Film poster for Napoleon Dynamite - Copyright ...

(Photo credit: Wikipedia)

If they’re like most of the interns I’ve ever met, they’re eager to start learning about the business world because they feel a bit like Napoleon Dynamite.  While in his case he’s concerned that no girl is ever going to date him, they are concerned that no one will hire them for the same reason:

Napoleon Dynamite: Well, nobody’s going to go out with *me*!
Pedro: Have you asked anybody yet?
Napoleon Dynamite: No, but who would? I don’t even have any good skills.
Pedro: What do you mean?
Napoleon Dynamite: You know, like nunchuku skills, bow hunting skills, computer hacking skills… Girls only want boyfriends who have great skills.

OK, maybe the interns aren’t worried about THOSE skills, but a recent survey by the Econsultancy folks asked about the skills necessary to succeed as a modern marketer.   You can read a summary of the report here.  I found it encouraging because in addition to the specific technical skills the job requires, many top marketers are now emphasizing the “soft” skills I’ve always advocated as being the most important set of requirements in any job.
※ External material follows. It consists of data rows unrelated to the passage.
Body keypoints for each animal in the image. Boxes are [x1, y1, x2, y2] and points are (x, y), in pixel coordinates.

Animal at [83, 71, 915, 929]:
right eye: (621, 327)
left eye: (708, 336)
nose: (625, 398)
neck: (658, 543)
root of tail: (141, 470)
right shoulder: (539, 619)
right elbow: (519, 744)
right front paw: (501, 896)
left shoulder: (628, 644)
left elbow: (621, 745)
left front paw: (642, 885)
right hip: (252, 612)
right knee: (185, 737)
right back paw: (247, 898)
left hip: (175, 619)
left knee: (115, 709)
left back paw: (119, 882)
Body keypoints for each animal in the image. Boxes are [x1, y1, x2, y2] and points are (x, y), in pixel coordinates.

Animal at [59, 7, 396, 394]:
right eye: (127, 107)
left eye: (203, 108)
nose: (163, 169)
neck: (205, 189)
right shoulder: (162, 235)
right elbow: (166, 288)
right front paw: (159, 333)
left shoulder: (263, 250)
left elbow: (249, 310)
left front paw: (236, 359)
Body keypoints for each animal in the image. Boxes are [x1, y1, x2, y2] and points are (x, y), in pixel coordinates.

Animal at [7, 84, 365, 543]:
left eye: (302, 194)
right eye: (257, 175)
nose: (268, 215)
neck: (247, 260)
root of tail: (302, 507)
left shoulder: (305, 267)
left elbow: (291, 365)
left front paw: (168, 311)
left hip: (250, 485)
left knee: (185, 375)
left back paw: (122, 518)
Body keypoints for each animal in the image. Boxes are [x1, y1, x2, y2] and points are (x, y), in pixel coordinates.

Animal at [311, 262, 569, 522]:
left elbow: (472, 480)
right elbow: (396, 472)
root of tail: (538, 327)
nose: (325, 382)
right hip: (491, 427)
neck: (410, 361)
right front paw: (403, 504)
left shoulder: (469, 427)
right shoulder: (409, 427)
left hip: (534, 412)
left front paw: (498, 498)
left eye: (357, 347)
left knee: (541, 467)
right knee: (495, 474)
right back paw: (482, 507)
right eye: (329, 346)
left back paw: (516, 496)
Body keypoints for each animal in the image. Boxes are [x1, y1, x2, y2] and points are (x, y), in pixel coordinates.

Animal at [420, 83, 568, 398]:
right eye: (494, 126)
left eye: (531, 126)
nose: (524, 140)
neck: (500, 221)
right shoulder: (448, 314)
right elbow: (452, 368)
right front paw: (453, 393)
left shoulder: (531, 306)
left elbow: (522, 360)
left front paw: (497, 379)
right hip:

When respondents to our survey were given a pre-selected list and asked to rate which softer skills were most significant, those that scored most highly as being ‘very important’ included the ability to embrace change, to spot opportunities and adapt strategies quickly, and also being passionate, curious and hungry to learn.

In other words, the “skills” you can’t teach.  It’s not about a high IQ (although that’s not necessarily a bad thing) but about an ability to learn.  Scratch that.  It’s about a candidate having a passion to learn – the ability to be a self-motivated learner.   The key softer skill mentioned most by interviewees was articulation and persuasion but I don’t think you can be either of those two things unless you can ingest and digest the raw information you need to make cogent, coherent arguments.

I’m looking forward to working with the interns and to teaching them some of the technical skills they’ll need as they begin their business lives.  Hopefully their parents and teachers have already done the hard part by nurturing their natural curiosity about the world and getting them to be open to new ideas and information.

Do you have interns working with you this summer?  What skills have they brought?  What are you bringing?